Exercise description:
Would you output the listing exactly, with every image omitted?

Data excerpt:
____
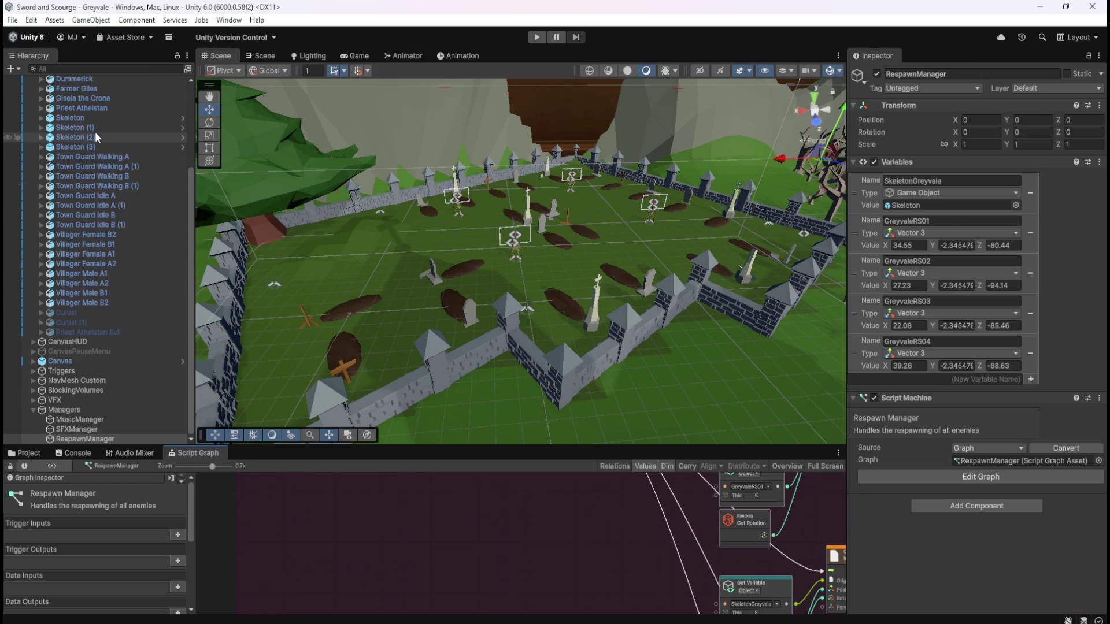
- Review the Skeleton's GreyvaleSkeletonRS-then-Destroy death chain, then show its Animator states
left_click(98, 117)
key("shift+space")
____
Answer to this task:
- Review the Skeleton's GreyvaleSkeletonRS-then-Destroy death chain, then show its Animator states
left_click(98, 117)
key("shift+space")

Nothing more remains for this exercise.